References to: https://ec.europa.eu/commission/presscorner/detail/en/SPEECH_21_404/ February 3, 2021
There are at least three possible scenarios for the labour unions in order to remedy a declining unions’ role in modern society: the first one is take into consideration the “ageing unions”, the process which is heading (slowly) towards extinction backed by current broad socio-economic trends. This would imply an almost union-free future, and the ultimate loss of the relevance of trade unions as an organised form of collective voice and representation.
Second scenario emphasises the dual structure of labour market and the unions: the latter being relatively unattractive to “outsiders” and mainly representing the interests and needs of the “insiders”. In this scenario, unions hold on to their strong positions, i.e. connections to the public sector, and are largely reluctant to workers from industries in the non-standard forms of employment.

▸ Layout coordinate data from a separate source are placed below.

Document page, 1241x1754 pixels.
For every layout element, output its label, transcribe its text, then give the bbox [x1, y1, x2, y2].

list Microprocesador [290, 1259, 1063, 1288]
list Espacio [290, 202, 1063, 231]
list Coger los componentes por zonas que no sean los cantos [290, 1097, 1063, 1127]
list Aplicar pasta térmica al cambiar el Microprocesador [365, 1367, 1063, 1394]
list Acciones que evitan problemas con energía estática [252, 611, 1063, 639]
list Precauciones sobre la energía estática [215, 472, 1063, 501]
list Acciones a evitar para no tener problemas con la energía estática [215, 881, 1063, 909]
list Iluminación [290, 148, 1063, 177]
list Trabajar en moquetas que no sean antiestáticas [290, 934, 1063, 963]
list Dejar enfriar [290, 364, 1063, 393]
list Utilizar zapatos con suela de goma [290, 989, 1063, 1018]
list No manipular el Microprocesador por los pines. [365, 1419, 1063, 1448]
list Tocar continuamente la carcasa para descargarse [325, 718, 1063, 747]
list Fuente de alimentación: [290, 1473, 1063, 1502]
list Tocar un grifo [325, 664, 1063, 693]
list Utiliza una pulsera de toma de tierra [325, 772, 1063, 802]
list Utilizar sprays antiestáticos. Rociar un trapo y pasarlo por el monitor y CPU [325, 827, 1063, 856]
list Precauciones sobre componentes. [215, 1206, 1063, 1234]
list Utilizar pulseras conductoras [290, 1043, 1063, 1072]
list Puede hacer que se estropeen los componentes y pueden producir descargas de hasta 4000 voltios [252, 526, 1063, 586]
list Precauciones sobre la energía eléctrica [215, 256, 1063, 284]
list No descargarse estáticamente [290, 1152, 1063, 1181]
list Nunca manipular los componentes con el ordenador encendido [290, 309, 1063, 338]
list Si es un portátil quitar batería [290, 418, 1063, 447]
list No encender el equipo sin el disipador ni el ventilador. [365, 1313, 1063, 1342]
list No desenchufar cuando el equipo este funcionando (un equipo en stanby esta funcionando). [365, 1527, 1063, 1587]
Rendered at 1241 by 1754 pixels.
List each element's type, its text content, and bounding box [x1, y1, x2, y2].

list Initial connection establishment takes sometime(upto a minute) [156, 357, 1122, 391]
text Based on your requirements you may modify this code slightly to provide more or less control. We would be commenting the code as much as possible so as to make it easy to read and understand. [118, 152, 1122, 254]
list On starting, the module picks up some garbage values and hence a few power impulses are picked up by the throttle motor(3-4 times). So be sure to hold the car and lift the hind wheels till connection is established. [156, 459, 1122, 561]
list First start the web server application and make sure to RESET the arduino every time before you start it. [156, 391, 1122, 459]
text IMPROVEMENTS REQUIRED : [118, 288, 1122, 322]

Union responses to processes of labour market segmentation and fragmentation are, however, much dependent on their governance structures and strategies towards promoting inclusive solidarity and on labour market institutions promoting collective bargaining.
A third scenario reflects the emerging trend that the current union’s forms might be substituted by other types of collective representation, either through new employers’ initiatives, or by the grassroots’ actions; interesting moves appeared where grass-root initiatives co-exist with longstanding trade unions, with each of them having their own member’s representation. Third scenario highlights unions as either “learning organisations”, ‘re-empowerment” facilities and/or “renewal” unions. This means that current unions have the potential to reverse present membership trends and remain a countervailing power in both the labour market and society.
Continuing de-unionisation trend makes it necessary for unions to turn more successful small-scale, local initiatives into large-scale revitalization unions, where growing occupations and industries would make labour unions into entities more adequate to present circumstances.
A broad strategic vision of the unions’ future of trade unions includes their changing role in a modern European states’ multi-faceted transitions with renewed power resources, altered union’s representation and membership, which would lead to a revitalised union’s movement in perspective.